Девушка громко всхлипнула и разразилась истерикой. София погладила ее по спине.
— Ты… ты с ним разговаривала после той ночи?
Девушка всхлипывала.
— Нет… его номер не отвечает… я думаю, он не хочет со мной разговаривать.
— Постой… а как же ты с ним разговаривала? Он ведь только английский и немецкий знает! А ты — только русский!
Вика застыла. На ее лице выразительно читался мыслительный процесс.
— Я… я не знаю.
— Он разговаривал с тобой на русском?! — предположила София.
— Нет, — подумав, ответила Вика. — Не разговаривал.
— Тогда как?
Девушка растерянно замотала головой.
— Не знаю… не знаю я, не знаю!
— Вика, как ты можешь не знать?! Как ты можешь не знать, если вы всю ночь вместе провели?!
София поняла, что была слишком резка, когда глаза девушки вновь наполнились слезами.
— Извини меня, Вик… я не хотела тебя напугать… не переживай так…
София снова принялась успокаивать девушку. Она гладила ее по голове, позволила девушке выплакаться и ушла только тогда, когда время посещения закончилось, и медсестра выпроводила ее прочь.
Мысли о Вике не давали Софии покоя весь вечер. На душе было тяжко.
Чтобы чуть-чуть развеяться, женщина решила навестить свой любимый «Барман Диктат», — заведение в самом центре столицы, о котором из-за непритязательного входа знали в основном местные. Там она заказала себе коктейль… и еще один.
— Скучаешь, красавица? — добрый официант пододвинул к ней нечто красное, в большом бокале. — За счет заведения!
— Спасибо… Дима, а что ты делал семнадцатого августа?
— Хм… это какой-то новый подкат?
— Да нет, не он.
Софию не покидала мысль о том, что немец не зря спрашивал у Вики про семнадцатое августа. Почему ему так важно знать, что делали девушки в тот день? В день, когда София организовывала для иноземцев романтический вечер.

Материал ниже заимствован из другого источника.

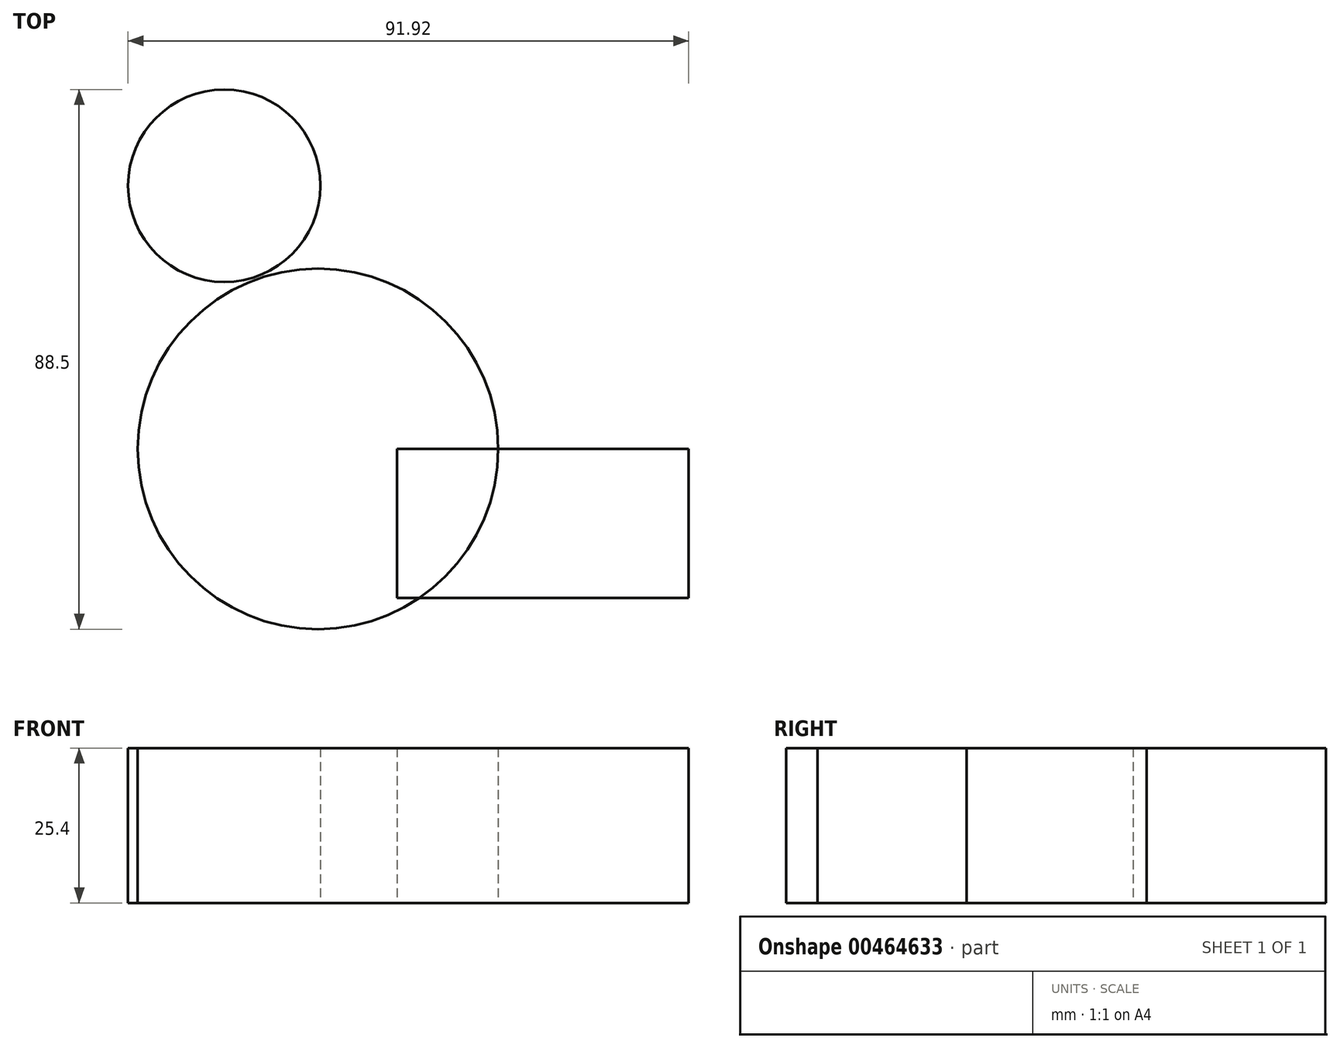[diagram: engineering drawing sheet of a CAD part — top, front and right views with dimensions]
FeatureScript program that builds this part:
annotation { "Feature Type Name" : "Feature", "Feature Type Description" : "" }
export const myFeature = defineFeature(function(context is Context, id is Id, definition is map)
    precondition{}
    {
        {
            var Q0;
            Q0=qCreatedBy(makeId("Top.planeOp"),FACE);
            var sketch = newSketch(context, id + "F0", { "sketchPlane" : qUnion([Q0])});
            skCircle(sketch, "E0", {"center": v(0, 0) * mm, "radius": 29.57 * mm});
            skSolve(sketch);
        }
        {
            var Q0;
            Q0=qCreatedBy(makeId("Top.planeOp"),FACE);
            var sketch = newSketch(context, id + "F1", { "sketchPlane" : qUnion([Q0])});
            skCircle(sketch, "E1", {"center": v(-15.36, 43.14) * mm, "radius": 15.78 * mm});
            skSolve(sketch);
        }
        {
            var Q0;
            Q0=qCreatedBy(makeId("Top.planeOp"),FACE);
            var sketch = newSketch(context, id + "F2", { "sketchPlane" : qUnion([Q0])});
            skCircle(sketch, "E2", {"center": v(40.2, 28.72) * mm, "radius": 30.67 * mm});
            skLineSegment(sketch, "E3.bottom", {"start": v(60.78, 0) * mm, "end": v(12.96, 0) * mm});
            skLineSegment(sketch, "E3.top", {"start": v(60.78, -24.44) * mm, "end": v(12.96, -24.44) * mm});
            skLineSegment(sketch, "E3.left", {"start": v(60.78, 0) * mm, "end": v(60.78, -24.44) * mm});
            skLineSegment(sketch, "E3.right", {"start": v(12.96, 0) * mm, "end": v(12.96, -24.44) * mm});
            skSolve(sketch);
        }
        {
            var Q0;
            Q0=makeQuery(id+"F0.imprint","IMPRINT",FACE,{"disambiguationData":[TD([[makeQuery(id+"F0.imprint","IMPRINT",EDGE,{"derivedFrom":sQuery(id+"F0.wireOp",EDGE,"E0")}),1.0]])]});
            var Q1;
            Q1=makeQuery(id+"F2.imprint","IMPRINT",FACE,{"disambiguationData":[TD([[makeQuery(id+"F2.imprint","IMPRINT",EDGE,{"derivedFrom":sQuery(id+"F2.wireOp",EDGE,"E3.top")}),-1.0]])]});
            var Q2;
            {var subQ0=sQuery(id+"F2.wireOp",EDGE,"E3.bottom");var subQ1=sQuery(id+"F2.wireOp",EDGE,"E2");var subQ2=makeQuery(id+"F2.imprint","INTERSECT",VERTEX,{"disambiguationData":[OD(0.0)],"derivedFrom":[subQ1,subQ0]});Q2=makeQuery(id+"F2.imprint","IMPRINT",FACE,{"disambiguationData":[TD([[makeQuery(id+"F2.imprint","IMPRINT",EDGE,{"disambiguationData":[TD([[subQ2,-1.0]])],"derivedFrom":subQ1}),1.0]])]});}
            var Q3;
            Q3=makeQuery(id+"F1.imprint","IMPRINT",FACE,{"disambiguationData":[TD([[makeQuery(id+"F1.imprint","IMPRINT",EDGE,{"derivedFrom":sQuery(id+"F1.wireOp",EDGE,"E1")}),1.0]])]});
            extrude(context, id + "F3", {"entities" : qUnion([Q0, Q1, Q2, Q3]), "depth" : 25.4 * mm});
        }
    });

После третьего коктейля ей полегчало, и София решила, что готова возвращаться домой. Попрощалась с милашкой Димой, и направилась в свою уютную квартиру.
Это было неправильно решение!
Войдя в квартиру, она каким-то шестым чувством сразу поняла, что рядом — чужой!
Опасность! Каждая деталь в её уютной, до мелочей знакомой квартире вещала об опасности! От потолка, от стен, и даже от полки для обуви разило опасностью.
И концентрировалась эта опасность в гостиной.
Эрих Нойман! В ее квартире был Эрих Нойман!
•• • ••
Он сидел на диване, и гладил ее кота, ее капризного, ненавидящего чужих Ари.
Расслаблен, вальяжен, немец будто окутал пространство вокруг некой дымкой собственного всевластия. И эта дымка медленно подбиралась к Софии.
Увидев напряженно застывшую в прихожей женщину (наверняка он давно знал, что она там), немец медленно опустил кота на пол.
— Что ж вы застыли, Софья Петровна, как будто не к себе домой пришли. Проходите, располагайтесь.
Ей в нос ударил запах страха, сильный, концентрированный. Она не знала, что это был страх, и с чего она взяла, что страх имеет запах. Но желание закрыть нос и убежать было таким сильным, что ноги подкашивались.
— Что… что вы здесь делаете? — задала она глупый вопрос.
Мысленно София просчитывала, сколько времени ей понадобится, чтобы добежать до двери.
— Садись поближе, Софья Петровна, будем с тобой разговаривать, — резко сказал немец. — Бежать не вздумай, это чревато… последствиями.
Он медленно подошел к Софии. Насильно снял с ее плеча сумку, затем — пальто. Опустился перед ней на колени (ох, что это было за мгновение!) и снял с нее сапоги, сначала правый сапог, потом — левый. И посмотрел снизу — вверх.
— Какая непривычная позиция, — пошутил, резко поднимаясь.